[Saved data entries]
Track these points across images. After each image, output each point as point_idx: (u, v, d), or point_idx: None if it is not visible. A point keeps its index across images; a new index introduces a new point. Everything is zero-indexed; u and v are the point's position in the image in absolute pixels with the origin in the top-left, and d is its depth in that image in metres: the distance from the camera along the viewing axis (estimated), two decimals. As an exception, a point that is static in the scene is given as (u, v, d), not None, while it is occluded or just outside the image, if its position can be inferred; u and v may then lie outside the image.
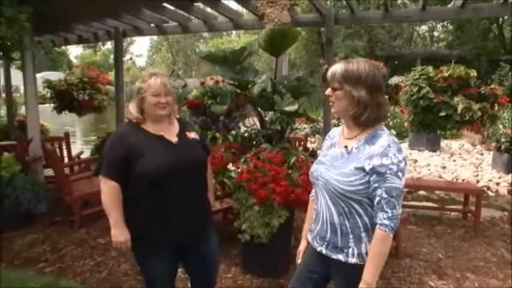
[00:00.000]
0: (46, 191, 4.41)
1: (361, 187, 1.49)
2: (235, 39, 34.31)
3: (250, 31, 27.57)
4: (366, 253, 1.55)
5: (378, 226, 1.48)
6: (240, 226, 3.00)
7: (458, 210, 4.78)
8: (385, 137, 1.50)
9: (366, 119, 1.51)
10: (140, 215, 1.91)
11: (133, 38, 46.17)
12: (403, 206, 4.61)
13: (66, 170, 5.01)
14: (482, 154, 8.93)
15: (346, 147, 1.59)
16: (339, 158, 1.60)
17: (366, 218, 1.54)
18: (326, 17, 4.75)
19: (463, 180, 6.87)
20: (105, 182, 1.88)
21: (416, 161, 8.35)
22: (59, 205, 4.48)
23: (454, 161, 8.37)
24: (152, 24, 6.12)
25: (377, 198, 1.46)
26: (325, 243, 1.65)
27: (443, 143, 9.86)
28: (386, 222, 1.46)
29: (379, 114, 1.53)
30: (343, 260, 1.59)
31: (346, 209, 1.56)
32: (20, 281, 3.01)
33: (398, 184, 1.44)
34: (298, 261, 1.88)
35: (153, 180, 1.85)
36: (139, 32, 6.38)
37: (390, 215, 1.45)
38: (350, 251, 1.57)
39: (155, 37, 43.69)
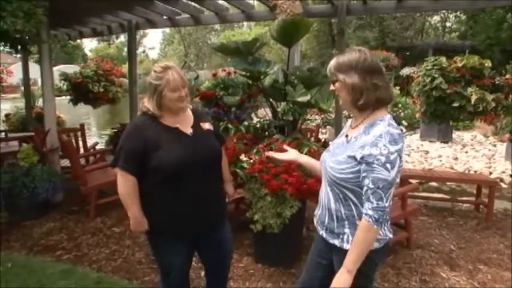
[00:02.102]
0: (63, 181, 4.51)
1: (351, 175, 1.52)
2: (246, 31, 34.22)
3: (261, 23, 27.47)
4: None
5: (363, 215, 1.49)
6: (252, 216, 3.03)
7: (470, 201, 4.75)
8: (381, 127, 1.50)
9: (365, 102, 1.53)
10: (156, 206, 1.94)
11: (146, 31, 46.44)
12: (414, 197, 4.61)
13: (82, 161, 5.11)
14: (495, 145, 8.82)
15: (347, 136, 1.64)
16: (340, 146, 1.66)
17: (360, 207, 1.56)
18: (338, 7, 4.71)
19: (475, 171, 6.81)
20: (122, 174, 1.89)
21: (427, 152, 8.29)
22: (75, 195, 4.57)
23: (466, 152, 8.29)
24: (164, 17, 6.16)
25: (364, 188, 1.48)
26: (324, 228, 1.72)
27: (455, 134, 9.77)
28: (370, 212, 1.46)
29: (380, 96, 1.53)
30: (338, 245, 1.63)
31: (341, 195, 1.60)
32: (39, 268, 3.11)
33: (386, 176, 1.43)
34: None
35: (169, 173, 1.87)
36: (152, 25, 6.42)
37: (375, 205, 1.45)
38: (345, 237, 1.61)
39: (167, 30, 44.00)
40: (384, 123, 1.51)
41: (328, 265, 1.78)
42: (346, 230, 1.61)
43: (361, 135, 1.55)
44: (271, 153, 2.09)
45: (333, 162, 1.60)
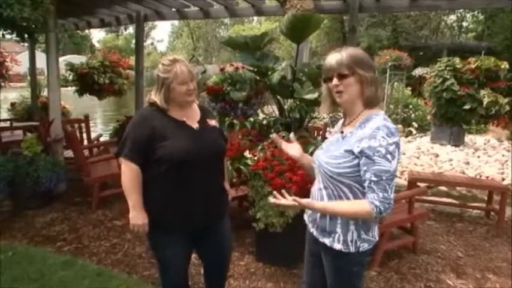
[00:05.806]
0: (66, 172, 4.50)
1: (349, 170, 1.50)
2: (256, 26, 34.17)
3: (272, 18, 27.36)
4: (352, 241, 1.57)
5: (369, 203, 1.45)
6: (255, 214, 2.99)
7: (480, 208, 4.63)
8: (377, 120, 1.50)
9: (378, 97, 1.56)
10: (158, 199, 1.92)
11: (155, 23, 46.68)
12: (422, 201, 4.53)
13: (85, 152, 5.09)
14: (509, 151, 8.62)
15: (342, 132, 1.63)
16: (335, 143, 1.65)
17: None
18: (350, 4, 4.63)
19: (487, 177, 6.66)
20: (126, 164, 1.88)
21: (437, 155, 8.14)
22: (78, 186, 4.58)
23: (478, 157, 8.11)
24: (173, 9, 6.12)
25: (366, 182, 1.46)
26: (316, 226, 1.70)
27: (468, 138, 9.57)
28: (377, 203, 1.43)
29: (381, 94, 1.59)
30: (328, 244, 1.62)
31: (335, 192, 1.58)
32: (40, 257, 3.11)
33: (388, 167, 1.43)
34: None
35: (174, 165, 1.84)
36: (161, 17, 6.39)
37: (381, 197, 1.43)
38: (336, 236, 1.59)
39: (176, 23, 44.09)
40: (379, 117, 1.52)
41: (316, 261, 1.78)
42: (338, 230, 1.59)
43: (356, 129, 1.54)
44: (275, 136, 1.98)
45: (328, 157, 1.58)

REQUIRED ACTION:
Word for word, return all the entries and skip their pictures.

SOLUTION TO THIS PROBLEM:
Track these points across images. After each image, output each point as point_idx: (u, v, d), or point_idx: None if it is not visible. A point keeps its index across images; a new index introduces a new point. Everything is zero-indexed; u and v are the point's position in the image in absolute pixels with the origin in the top-left, and d is its depth in that image in metres: the distance from the camera along the viewing axis (estimated), two decimals. As an exception, a point that is static in the scene is given as (u, v, d), not None, while it is occluded or just outside the image, if its position can be inferred; u and v may then lie outside the image.
[00:00.000]
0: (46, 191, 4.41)
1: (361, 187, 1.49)
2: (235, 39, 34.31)
3: (250, 31, 27.57)
4: (366, 253, 1.55)
5: (378, 226, 1.48)
6: (240, 226, 3.00)
7: (458, 210, 4.78)
8: (385, 137, 1.50)
9: (366, 119, 1.51)
10: (140, 215, 1.91)
11: (133, 38, 46.17)
12: (403, 206, 4.61)
13: (66, 170, 5.01)
14: (482, 154, 8.93)
15: (346, 147, 1.59)
16: (339, 158, 1.60)
17: (366, 218, 1.54)
18: (326, 17, 4.75)
19: (463, 180, 6.87)
20: (105, 182, 1.88)
21: (416, 161, 8.35)
22: (59, 205, 4.48)
23: (454, 161, 8.37)
24: (152, 24, 6.12)
25: (377, 198, 1.46)
26: (325, 243, 1.65)
27: (443, 143, 9.86)
28: (386, 222, 1.46)
29: (379, 114, 1.53)
30: (343, 260, 1.59)
31: (346, 209, 1.56)
32: (20, 281, 3.01)
33: (398, 184, 1.44)
34: (298, 261, 1.88)
35: (153, 180, 1.85)
36: (139, 32, 6.38)
37: (390, 215, 1.45)
38: (350, 251, 1.57)
39: (155, 37, 43.69)
[00:02.102]
0: (63, 181, 4.51)
1: (351, 175, 1.52)
2: (246, 31, 34.22)
3: (261, 23, 27.47)
4: None
5: (363, 215, 1.49)
6: (252, 216, 3.03)
7: (470, 201, 4.75)
8: (381, 127, 1.50)
9: (365, 102, 1.53)
10: (156, 206, 1.94)
11: (146, 31, 46.44)
12: (414, 197, 4.61)
13: (82, 161, 5.11)
14: (495, 145, 8.82)
15: (347, 136, 1.64)
16: (340, 146, 1.66)
17: (360, 207, 1.56)
18: (338, 7, 4.71)
19: (475, 171, 6.81)
20: (122, 174, 1.89)
21: (427, 152, 8.29)
22: (75, 195, 4.57)
23: (466, 152, 8.29)
24: (164, 17, 6.16)
25: (364, 188, 1.48)
26: (324, 228, 1.72)
27: (455, 134, 9.77)
28: (370, 212, 1.46)
29: (380, 96, 1.53)
30: (338, 245, 1.63)
31: (341, 195, 1.60)
32: (39, 268, 3.11)
33: (386, 176, 1.43)
34: None
35: (169, 173, 1.87)
36: (152, 25, 6.42)
37: (375, 205, 1.45)
38: (345, 237, 1.61)
39: (167, 30, 44.00)
40: (384, 123, 1.51)
41: (328, 265, 1.78)
42: (346, 230, 1.61)
43: (361, 135, 1.55)
44: (271, 153, 2.09)
45: (333, 162, 1.60)
[00:05.806]
0: (66, 172, 4.50)
1: (349, 170, 1.50)
2: (256, 26, 34.17)
3: (272, 18, 27.36)
4: (352, 241, 1.57)
5: (369, 203, 1.45)
6: (255, 214, 2.99)
7: (480, 208, 4.63)
8: (377, 120, 1.50)
9: (378, 97, 1.56)
10: (158, 199, 1.92)
11: (155, 23, 46.68)
12: (422, 201, 4.53)
13: (85, 152, 5.09)
14: (509, 151, 8.62)
15: (342, 132, 1.63)
16: (335, 143, 1.65)
17: None
18: (350, 4, 4.63)
19: (487, 177, 6.66)
20: (126, 164, 1.88)
21: (437, 155, 8.14)
22: (78, 186, 4.58)
23: (478, 157, 8.11)
24: (173, 9, 6.12)
25: (366, 182, 1.46)
26: (316, 226, 1.70)
27: (468, 138, 9.57)
28: (377, 203, 1.43)
29: (381, 94, 1.59)
30: (328, 244, 1.62)
31: (335, 192, 1.58)
32: (40, 257, 3.11)
33: (388, 167, 1.43)
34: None
35: (174, 165, 1.84)
36: (161, 17, 6.39)
37: (381, 197, 1.43)
38: (336, 236, 1.59)
39: (176, 23, 44.09)
40: (379, 117, 1.52)
41: (316, 261, 1.78)
42: (338, 230, 1.59)
43: (356, 129, 1.54)
44: (275, 136, 1.98)
45: (328, 157, 1.58)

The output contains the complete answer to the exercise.